If that’s true, squatters and vagrants are among the few who’ve been inside over the last few decades.

David Marshall is an architect who specializes in historic buildings. Five years ago, he went inside the theater when his firm, Heritage Architecture and Planning, was hired by an interested developer to assess damage to the theater and building.

What he saw was disheartening.

The theater suffered the most damage. It was full of trash and mildew. The roof has numerous holes so rainwater had caused a lot of damage. “There were dead rodents and pigeons,” Marshall said. There was more than a foot of standing water in the basement.

Marshall worked on the 2008 restoration of the Balboa Theatre just blocks away. That project cost $26 million. He says the California Theatre is in worse shape and is much larger. He thinks renovating it will cost between $30 and $40 million.

Abandoned buildings are not unusual in urban areas. The irony here is this derelict building's proximity to City Hall. “There it is, immediately next door,” explained Marshall. “Probably visible out the window of the movers and shakers in the city and there it’s sat for many years, just an eyesore.”

And it’s not just the theater. C Street has become a blighted downtown corridor. When the trolley line was added, it became difficult for cars to access the street. That drove retail and restaurants away.

“It’s a black hole,” said Gary London, a local real estate economist. He thinks the rundown theater has had a psychic toll on the area. “It has a tremendous effect. It sucks all the energy out of that central business district,” added London.
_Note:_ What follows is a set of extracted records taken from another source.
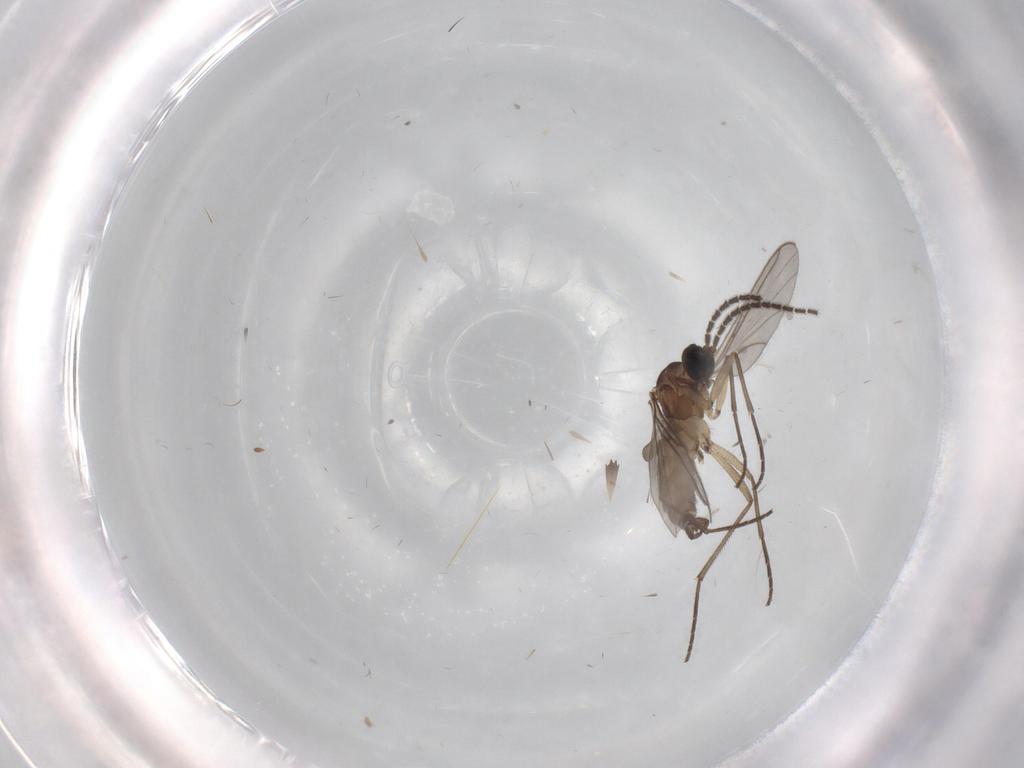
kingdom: Animalia
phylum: Arthropoda
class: Insecta
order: Diptera
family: Sciaridae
The Future: A Way Out of Limbo?

Developers have been interested in buying the California Theatre building over the years, but the high price tag is a problem. It’s listed at $10.3 million dollars. Some estimates put its actual worth at $3 million.

The building is also protected as a historic site, which limits what can be done with it.
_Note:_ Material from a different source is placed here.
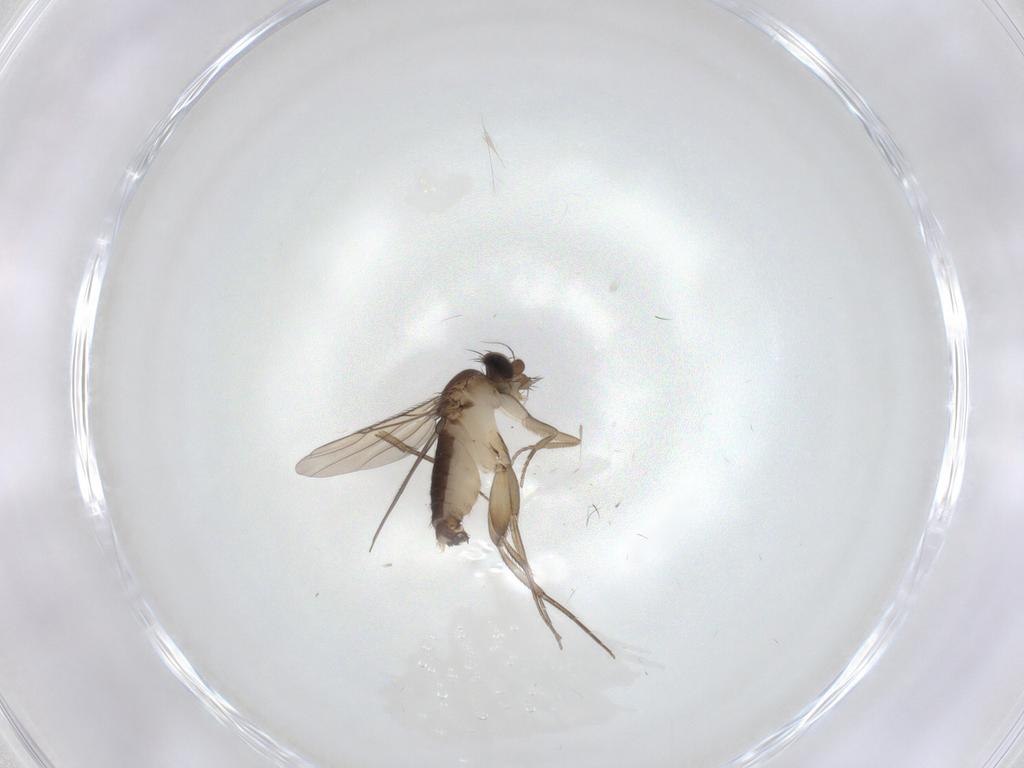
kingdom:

Bruce Coons and the Save Our Heritage Organization lobbied successfully to get the building’s historic protection. He would like to see the whole building renovated and the theater restored. Coons suspects the owner is keeping the price high so the building continues to fall apart. “He has some fantasy that he can bulldoze it, which isn’t going to happen,” Coons insisted.

The realtor for Sloan Capital, Cyrus Rapinan of Rosano Partners, admitted the owners are not in a rush to sell the building, even though they get offers “all the time.” Rapinan said the listing price is based on what the land would be valued at in a healthy market, and they need to get a return on their investment.

But will that return come from a renovated theater? London doesn’t think that makes economic sense. “There are probably a lot of other theaters that are underutilized where millions of dollars have been spent renovating them,” London said. “The Balboa and the Spreckels Theatre are probably empty most of the time.”

Redevelopment funds, which no longer exist, were used to renovate the Balboa Theatre in 2008. It’s still operating at a loss.

But there are those who look at the building and still see a theater.

Dawn Griffin, CEO of Davenport Financial Group, is one of them. She is a developer looking for investors. Griffin wants to buy the California Theatre building and turn it into a high-end theater and performing arts academy. She explained: “If we needed more condos, great, but we don’t. If we needed more offices, fine, but we don’t. But do we need an excellent state of the art theater? I think we do.”

That remains to be seen.

One thing we know for sure, San Diego does NOT need a historically protected pile of rubble.